Micromyrtus striata is a species of flowering plant in the myrtle family, Myrtaceae and is endemic to eastern Australia. It is an erect to spreading shrub with overlapping egg-shaped leaves, and white to pinkish flowers arranged singly in upper leaf axils.

==Description==
Micromyrtus striata is an erect to spreading shrub growing to 1.2 m high and wide.

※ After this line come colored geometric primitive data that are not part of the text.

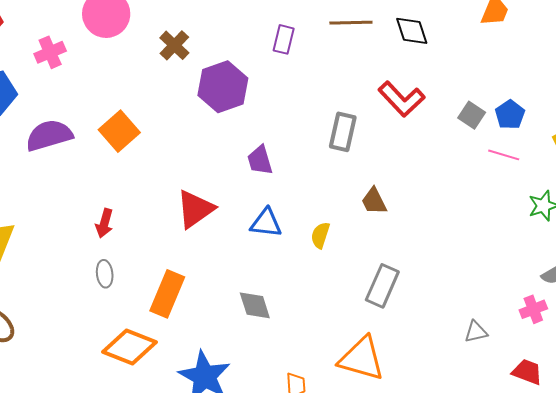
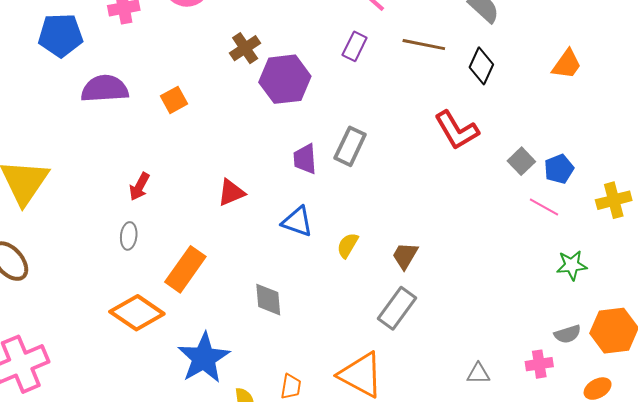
black diamond: (412, 31) -> (481, 66), turned 30
brown cross: (174, 45) -> (245, 48), moved
orange square: (119, 131) -> (174, 100), size x0.7
gray rectangle: (343, 132) -> (350, 146), moved
brown trapezoid: (374, 201) -> (405, 256), moved, turned 44
red triangle: (195, 209) -> (231, 192), size x0.7

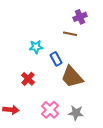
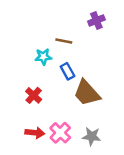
brown line: (70, 34) -> (64, 41), moved
red arrow: (11, 110) -> (35, 133), moved

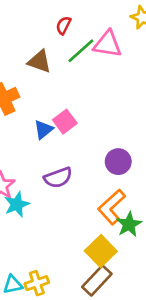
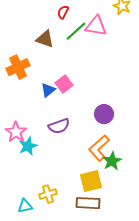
yellow square: (101, 251) -> (91, 181), turned 30
brown rectangle: (97, 280) -> (88, 203), turned 50
yellow cross: (37, 283) -> (48, 194), moved

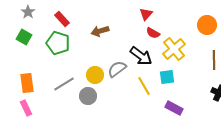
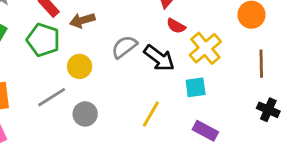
brown arrow: (100, 31) -> (82, 20), moved
gray semicircle: (117, 69) -> (124, 47), moved
yellow circle: (95, 75) -> (80, 66), moved
yellow line: (144, 86) -> (151, 114), moved, turned 60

The leaves are overlapping, egg-shaped to lance-shaped with the narrower end towards the base, 1.2–2.6 mm long 0.7–1.2 mm wide and sessile or with a petiole up to 0.2 mm long. The leaves are glabrous with prominent oil glands. The flowers are about 2 mm in diameter and arranged singly in leaf axils on a peduncle up to 0.3 mm long with 2 bracteoles 1.2 mm long at the base. The floral cup is 1.2–1.6 mm long with 7 to 9 ribs. The 5 sepals lobes are 0.5–0.8 mm long and the 5 petals are white to pinkish, circular to elliptic in shape and 0.8–1.7 mm long and 0.6–1.3 mm wide. There are five stamens about 1.0 mm long and the style is about 1.0 mm lonh. Flowering has been observed in September and October.

==Taxonomy and naming==
Micromyrtus striata was first formally described in 1983 by John Green from a specimen collected near Tottenham and the description was published in the journal Nuytsia. The specific epithet (striata) refers to the prominent ribs on the floral tube.

==Distribution and habitat==
This species is widespread and common and grows in mallee, heath and woodland near Inglewood in southern Queensland and from Bourke to Griffith in New South Wales.